Mimmo Nasone: «La mia ora di religione dietro le sbarre»

di Redazione Web 28/02/2019

di Mimmo Nasone * - Nel carcere di San Pietro c’ero già stato diverse volte: già nel 2008 mi recavo settimanalmente a fare i colloqui con un mio amico, condannato in seguito a piccoli reati che aveva commesso a causa del suo disagio sociale e psichico. Vi entravo volentieri perché potevo incontrare Peppe che poteva contare solo sull’amicizia di poche persone. Ma ricordo bene che uscivo dal colloquio sempre con un gran senso di sofferenza. Quelle vecchie “celle” con le finestre sbarrate in alto, lo scricchiolio dei cancelli di ferro che si aprivano e si chiudevano appena oltrepassati, erano parte di un ambiente che mi inquietava e mi lasciava molto perplesso circa la possibilità che quel luogo potesse servire a “rieducare”. Dopo qualche mese il mio amico venne trasferito all’Ospedale psichiatrico giudiziario di Barcellona Pozzo di Gotto. E anche lì, per più di un anno, siamo andati a trovarlo. Esperienza altrettanto traumatizzante e disumana che certamente non è servita a Peppe. Dopo qualche anno sono tornato in carcere da docente di religione: nell’anno scolastico 2015, l’Ufficio diocesano mi ha assegnato anche alcune ore da fare al Centro per l’istruzione degli adulti e tra le sedi di insegnamento c’erano anche le due case circondariali reggine. Accolsi la proposta con senso di responsabilità e con il desiderio di fare una buona esperienza di servizio. Da allora, nel corso dell’anno scolastico ogni mercoledì e giovedì, compio il mio dovere di docente di religione nelle due sedi di San Pietro e Arghillà.

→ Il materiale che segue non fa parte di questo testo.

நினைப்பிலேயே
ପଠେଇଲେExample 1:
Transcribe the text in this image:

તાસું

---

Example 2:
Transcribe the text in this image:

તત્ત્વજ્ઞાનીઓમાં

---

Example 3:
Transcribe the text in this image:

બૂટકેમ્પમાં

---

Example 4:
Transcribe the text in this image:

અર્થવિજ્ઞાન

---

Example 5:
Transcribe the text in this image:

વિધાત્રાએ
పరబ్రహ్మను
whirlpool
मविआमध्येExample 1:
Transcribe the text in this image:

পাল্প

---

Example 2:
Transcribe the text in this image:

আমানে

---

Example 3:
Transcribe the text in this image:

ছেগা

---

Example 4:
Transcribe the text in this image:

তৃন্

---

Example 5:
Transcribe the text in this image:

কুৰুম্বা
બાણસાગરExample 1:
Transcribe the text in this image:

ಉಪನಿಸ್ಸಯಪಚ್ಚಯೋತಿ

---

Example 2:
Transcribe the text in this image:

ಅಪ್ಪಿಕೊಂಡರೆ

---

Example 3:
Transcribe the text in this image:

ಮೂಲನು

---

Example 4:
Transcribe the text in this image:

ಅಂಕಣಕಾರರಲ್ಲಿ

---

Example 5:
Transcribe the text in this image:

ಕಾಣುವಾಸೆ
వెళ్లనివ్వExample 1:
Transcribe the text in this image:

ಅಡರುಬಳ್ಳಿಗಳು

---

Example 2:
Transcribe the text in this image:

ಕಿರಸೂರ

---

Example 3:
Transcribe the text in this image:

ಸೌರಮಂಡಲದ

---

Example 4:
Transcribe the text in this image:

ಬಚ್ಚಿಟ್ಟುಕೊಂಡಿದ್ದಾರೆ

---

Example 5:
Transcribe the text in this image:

Non nascondo che i primi giorni di scuola a San Pietro sono stati faticosi anche perché incontravamo i detenuti in una cella adattata ad aula che era collocata accanto ad altre celle.

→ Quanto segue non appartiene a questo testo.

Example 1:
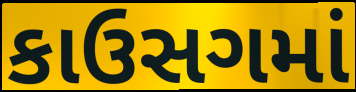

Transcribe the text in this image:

કાઉસગમાં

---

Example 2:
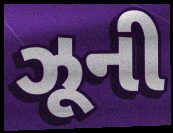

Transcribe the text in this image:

ઝૂની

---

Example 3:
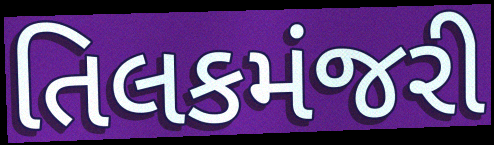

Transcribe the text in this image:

તિલકમંજરી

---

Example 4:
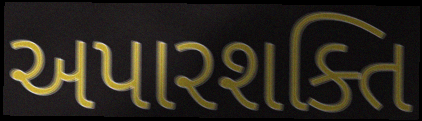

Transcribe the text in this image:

અપારશક્તિ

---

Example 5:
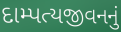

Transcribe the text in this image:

દામ્પત્યજીવનનું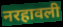
नरहावली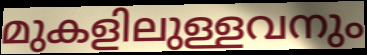
മുകളിലുള്ളവനും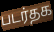
படர்தக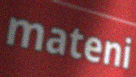
mateni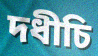
দধীচি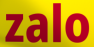
zalo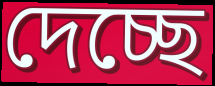
দেচ্ছে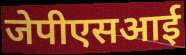
जेपीएसआईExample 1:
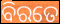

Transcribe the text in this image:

ବିରତେ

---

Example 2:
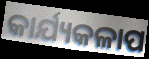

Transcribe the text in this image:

କାର୍ଯ୍ୟକଳାପ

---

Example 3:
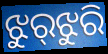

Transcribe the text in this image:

ଝୁର୍‌ଝୁରି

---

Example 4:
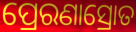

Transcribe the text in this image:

ପ୍ରେରଣାସ୍ରୋତ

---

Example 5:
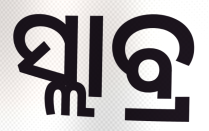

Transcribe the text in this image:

ସ୍ଲାବ୍ର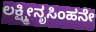
ಲಕ್ಷ್ಮೀನೃಸಿಂಹನೇ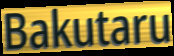
BakutaruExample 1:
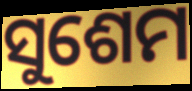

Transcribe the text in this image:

ସୁଶେମ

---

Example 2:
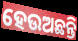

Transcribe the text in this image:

ହେଉଅଛନ୍ତି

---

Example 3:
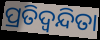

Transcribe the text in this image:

ପ୍ରତିଦ୍ୱନ୍ଦିତା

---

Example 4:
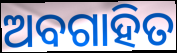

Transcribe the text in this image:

ଅବଗାହିତ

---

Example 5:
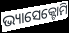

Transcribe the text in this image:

ଭ୍ୟାସେକ୍ଟୋମି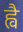
ह्वै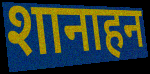
शानाहनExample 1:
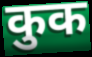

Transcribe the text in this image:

कुक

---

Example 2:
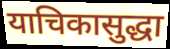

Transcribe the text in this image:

याचिकासुद्धा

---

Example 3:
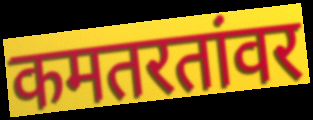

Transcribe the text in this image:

कमतरतांवर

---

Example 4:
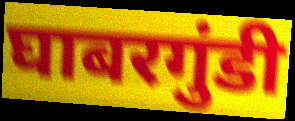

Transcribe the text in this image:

घाबरगुंडी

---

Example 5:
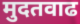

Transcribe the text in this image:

मुदतवाढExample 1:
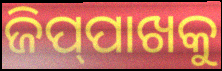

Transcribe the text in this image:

ଜିପ୍‌ପାଖକୁ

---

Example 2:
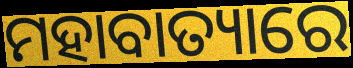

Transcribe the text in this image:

ମହାବାତ୍ୟାରେ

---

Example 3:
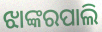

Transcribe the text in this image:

ଝାଙ୍କରପାଲି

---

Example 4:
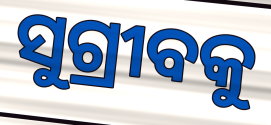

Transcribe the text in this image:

ସୁଗ୍ରୀବକୁ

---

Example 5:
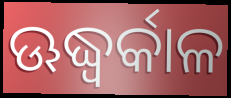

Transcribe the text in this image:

ଊଦ୍ଧ୍ୱର୍କାଳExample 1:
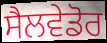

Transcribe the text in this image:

ਸੈਲਵੇਡੋਰ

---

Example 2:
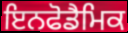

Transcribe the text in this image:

ਇਨਫੋਡੈਮਿਕ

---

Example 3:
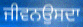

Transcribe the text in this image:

ਜੀਵਨਉਸਦਾ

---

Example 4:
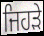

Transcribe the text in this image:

ਜਿਹਡ਼ੇ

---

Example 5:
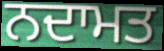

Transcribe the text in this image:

ਨਦਾਮਤ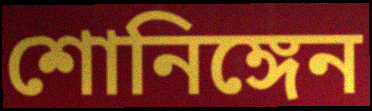
শোনিঙ্গেনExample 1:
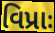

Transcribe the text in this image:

વિપ્રાઃ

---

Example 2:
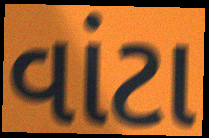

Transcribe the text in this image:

વાંટા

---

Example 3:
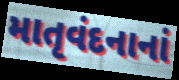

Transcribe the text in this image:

માતૃવંદનાનાં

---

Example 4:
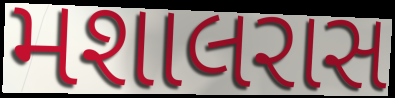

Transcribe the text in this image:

મશાલરાસ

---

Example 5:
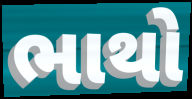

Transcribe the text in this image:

ભાથો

In questi anni ho potuto sperimentare che il carcere, come dice papa Francesco, «è un luogo di pena nel duplice senso di punizione e di sofferenza, e ha molto bisogno di attenzione e di umanità ». Ho incontrato uomini e donne accusati di reati gravissimi. Alcuni di loro li conoscevo per la loro appartenenza, vera o presunta, alla ‘ndrangheta e per la loro fama di criminali.

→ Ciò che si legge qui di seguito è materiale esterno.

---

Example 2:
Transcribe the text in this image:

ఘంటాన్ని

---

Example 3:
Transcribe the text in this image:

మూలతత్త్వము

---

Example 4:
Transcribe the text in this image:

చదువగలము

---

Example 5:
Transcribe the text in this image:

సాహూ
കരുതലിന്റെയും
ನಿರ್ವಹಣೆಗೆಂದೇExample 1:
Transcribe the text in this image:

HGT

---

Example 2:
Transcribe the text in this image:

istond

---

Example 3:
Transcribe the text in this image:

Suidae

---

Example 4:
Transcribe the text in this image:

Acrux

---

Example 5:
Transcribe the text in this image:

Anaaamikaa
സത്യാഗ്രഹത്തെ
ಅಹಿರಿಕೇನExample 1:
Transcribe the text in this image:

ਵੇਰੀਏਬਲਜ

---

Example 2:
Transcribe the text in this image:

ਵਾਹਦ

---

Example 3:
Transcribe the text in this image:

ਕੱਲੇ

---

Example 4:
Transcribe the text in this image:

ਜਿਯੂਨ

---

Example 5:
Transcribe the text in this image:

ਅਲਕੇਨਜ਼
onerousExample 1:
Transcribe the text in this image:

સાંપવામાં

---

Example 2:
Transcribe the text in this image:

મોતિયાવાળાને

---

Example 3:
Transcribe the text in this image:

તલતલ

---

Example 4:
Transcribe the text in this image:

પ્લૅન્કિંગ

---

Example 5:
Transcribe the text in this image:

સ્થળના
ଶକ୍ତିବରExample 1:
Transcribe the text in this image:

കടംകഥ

Anche i detenuti, dopo qualche lezione, sapevano della mia militanza nell’associazione Libera che non avevo nascosto, ma neppure ostentato. Ho temuto che il mio riconosciuto impegno contro le mafie potesse condizionare la partecipazione dei detenuti durante la mia ora di religione. Con grande gioia invece continuo a constatare una loro costante e attenta presenza. Le scelte di vita e la storia di ciascuno, compresa la mia, cerchiamo di rivederle alla luce degli insegnamenti del Vangelo con la consapevolezza che il messaggio di liberazione di Gesù è per tutti, comprese le persone che più sono nell’errore e nell’orrore. Ogni volta che attraverso quei cancelli per entrare nelle aule dove incontro i detenuti, mi porto nel cuore l’esempio di don Italo Calabrò che, pur condannando decisamente e senza indugi la ‘ndrangheta, credeva nella possibilità che anche i mafiosi potessero riscattare la loro vita magari semplicemente facendo in modo che i loro figli non seguissero il loro esempio.